USDA Funding Was Obtained by Wickenburg Community Hospital Foundation on Behalf of the Hospital
Wickenburg Community Hospital (WCH) will take healthcare services on the road to better serve patients in Wickenburg and surrounding rural communities. The hospital received a $397,500 grant for the purchase of a mobile medical clinic from the United States Department of Agriculture Emergency Rural Health Care Grant Program.
The mobile clinic will be a self-contained, ADA-compliant medical clinic that will be equipped with two examination rooms, ultraviolet disinfection, imaging, a laboratory, basic medications, and satellite connectivity for telehealth visits.
Preparing for the Future
The mobile clinic will be used for WCH’s response to the COVID-19 pandemic, to support the immediate healthcare needs of our community, to prepare for the possibility of pandemics in the future, and to increase access to quality healthcare services in distressed and underserved communities such as Yarnell, Salome, Wenden, and Ehrenberg.

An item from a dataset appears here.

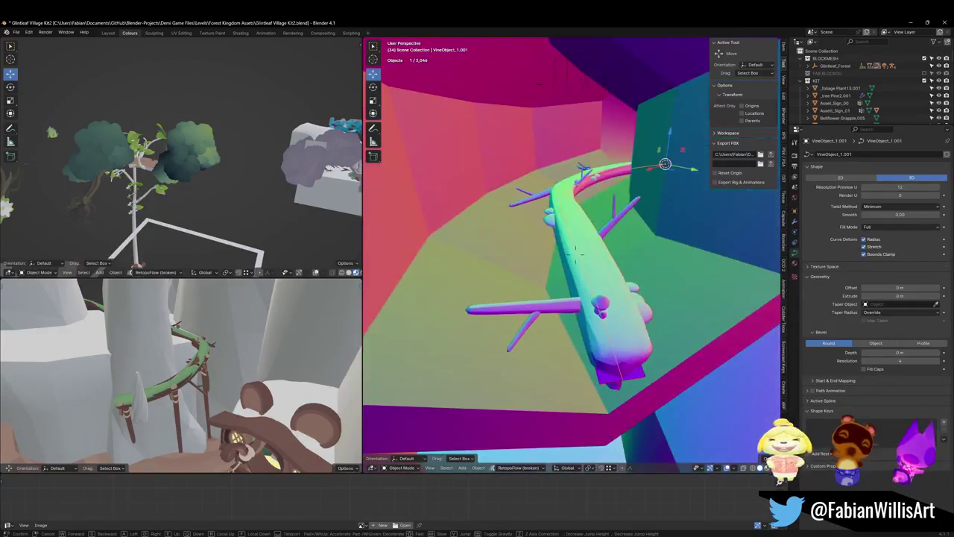
pyautogui.press('w')
pyautogui.press('w')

“Many have medical conditions that make COVID more dangerous, and transportation is also a major hurdle,” says Jackie Lundblad, the president and chief executive officer of WCH. “One of our biggest challenges with COVID is serving the thousands of people in our 3,300 square mile service area. The mobile clinic will allow us to meet thousands of patients in their own communities for COVID testing, treatment, vaccines and education.”

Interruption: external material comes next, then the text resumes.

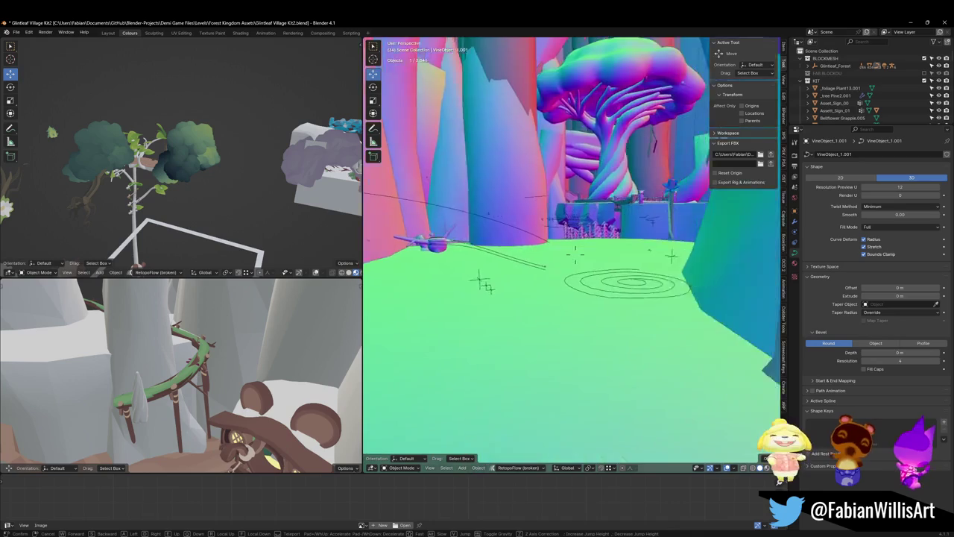
pyautogui.press('s')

WCH was one of several organizations in rural Arizona receiving more than $6 million in USDA COVID Recovery Grants. The others include White Mountain Communities Hospital Incorporated, Steps to Recovery Homes, Pinal Hispanic Council Incorporated, Community Food Bank Incorporated, Black Canyon Community Health Center Incorporated, Bisbee Hospital Association, Regional Center for Border Health Incorporated, and Ajo Center for Sustainable Agriculture.
Xochitl Torres Small, USDA under-secretary for rural development, U.S. Rep. Tom O’Halleran, Governor Stephen Roe Lewis, and Lt. Governor Monica Antone of the Gila River Indian Community announced the grants in Sacaton on April 15, 2022.
“I’m struck by lessons learned and how you are using emergency rural health care grants,” says Torres Small. “Both are about connecting people, whether it’s a hotline for someone who wants to know what to do when they are COVID-positive or connecting farmers to hungry people in the same community. You’ve given us a lot of inspiration.”
WCH expects delivery of the 40-foot mobile medical clinic in 2023. It will allow care providers to see as many as 50 people per week that otherwise would not be tested for COVID or fully vaccinated against it. Once the vehicle is on the road five days a week, the number of patients can increase to 125 per week or 6,500 additional patients per year.
The USDA grant pays for 75% of the mobile clinic. The Foundation received a grant for $182,200, the remaining balance, from the Virginia G. Piper Charitable Trust — a private foundation honoring the philanthropic legacy of Virginia Galvin Piper to enhance and strengthen the quality of life for the people in Maricopa County.